Unos y otros, pues, tan opuestos, de tan imposible equiparación, como solo pueden serlo los que son, a su pesar, idénticos. No otra es la primera enseñanza que ilustra el alma occidental: que el cielo es una copia de la tierra, una réplica perfecta que no la deja dar a luz, como leemos en la vieja cosmogonía de los griegos. Aquí, como en los poemas del origen, del cielo cayó el rayo, el fuego de las balas asesinas, y en la tierra sucumbieron los hombres que se habían burlado de los seres celestiales.
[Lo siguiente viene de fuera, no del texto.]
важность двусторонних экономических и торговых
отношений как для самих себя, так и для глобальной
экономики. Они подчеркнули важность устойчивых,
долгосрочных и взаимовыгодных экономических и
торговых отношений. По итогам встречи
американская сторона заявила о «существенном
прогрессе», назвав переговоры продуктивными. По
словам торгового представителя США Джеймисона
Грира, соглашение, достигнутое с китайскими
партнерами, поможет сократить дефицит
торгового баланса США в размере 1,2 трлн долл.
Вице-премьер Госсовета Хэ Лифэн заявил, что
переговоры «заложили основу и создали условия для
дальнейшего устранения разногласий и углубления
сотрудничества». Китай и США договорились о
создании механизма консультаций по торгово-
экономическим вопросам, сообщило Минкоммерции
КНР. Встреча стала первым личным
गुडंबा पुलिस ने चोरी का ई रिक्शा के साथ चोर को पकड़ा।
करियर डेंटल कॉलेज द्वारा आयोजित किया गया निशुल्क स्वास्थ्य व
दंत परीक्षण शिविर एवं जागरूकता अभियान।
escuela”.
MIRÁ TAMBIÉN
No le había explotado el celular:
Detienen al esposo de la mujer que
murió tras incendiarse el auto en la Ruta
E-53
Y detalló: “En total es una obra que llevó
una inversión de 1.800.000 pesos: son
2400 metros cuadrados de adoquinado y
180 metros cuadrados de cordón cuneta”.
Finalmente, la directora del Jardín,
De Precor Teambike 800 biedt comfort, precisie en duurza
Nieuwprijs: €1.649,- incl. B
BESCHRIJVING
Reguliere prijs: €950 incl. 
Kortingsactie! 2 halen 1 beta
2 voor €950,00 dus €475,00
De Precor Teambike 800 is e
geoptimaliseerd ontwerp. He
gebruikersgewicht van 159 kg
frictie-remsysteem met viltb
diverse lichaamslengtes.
¿La salida de este atolladero? A mí me parece claro que solo puede venir del fondo religioso y moral que no hemos perdido por ser occidentales y vivir en sociedades seculares, en un mundo sin dioses. Para poder amar y respetar a nuestros semejantes, debemos aprender primero a amarnos a nosotros mismos, enseña Agustín de Hipona. "¿Hay alguien que se odie a sí mismo?", se pregunta. No ama, en efecto, nada malo el que se ama a sí mismo. Pero, ¿se ama de verdad el que, por defender aquello en lo que cree, está dispuesto a cualquier cosa?, ¿se ama de verdad el que ama algo o a alguien que, siendo más grande que él, detenta el poder de salvarle o condenarle?
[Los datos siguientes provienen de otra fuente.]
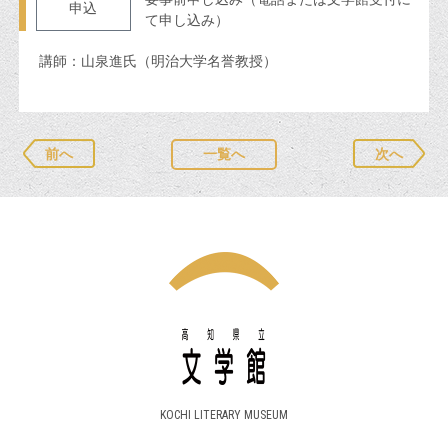
申込
て申し込み）
講師：山泉進氏（明治大学名誉教授）
前へ
一覧へ
次へ
KOCHI LITERARY MUSEUM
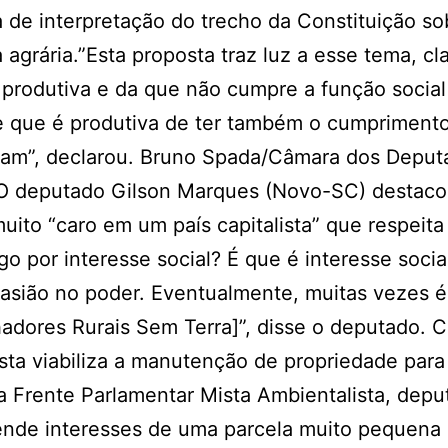
a de interpretação do trecho da Constituição so
 agrária.”Esta proposta traz luz a esse tema, cl
 produtiva e da que não cumpre a função social
de que é produtiva de ter também o cumpriment
tam”, declarou. Bruno Spada/Câmara dos Deput
o O deputado Gilson Marques (Novo-SC) destac
uito “caro em um país capitalista” que respeita
o por interesse social? É que é interesse socia
asião no poder. Eventualmente, muitas vezes é
dores Rurais Sem Terra]”, disse o deputado. Cr
ta viabiliza a manutenção de propriedade para 
 Frente Parlamentar Mista Ambientalista, depu
atende interesses de uma parcela muito pequena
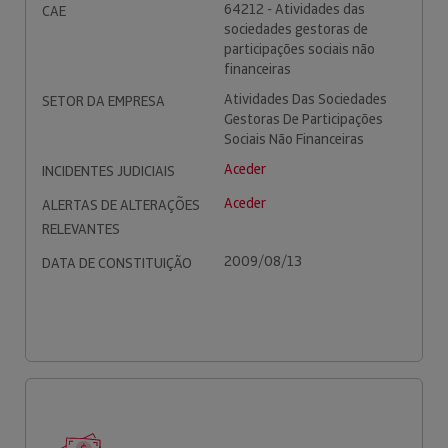
64212 - Atividades das
CAE
sociedades gestoras de
participações sociais não
financeiras
Atividades Das Sociedades
SETOR DA EMPRESA
Gestoras De Participações
Sociais Não Financeiras
Aceder
INCIDENTES JUDICIAIS
Aceder
ALERTAS DE ALTERAÇÕES
RELEVANTES
2009/08/13
DATA DE CONSTITUIÇÃO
El empeño de con-vencer con la fuerza de la razón o con la pasión de la libertad debería dejar paso, alguna vez, al de escuchar a los que no atienden a razones y disparan antes que nosotros. Todos tenemos derecho a existir. Todos debemos ser conscientes, sin embargo, de que este derecho nuestro conlleva la posibilidad y aun la necesidad de molestar. Porque cómo se encuentre el otro debería importarnos. Por nuestro propio bien. Y aunque, a veces, pueda molestarle que nos importe.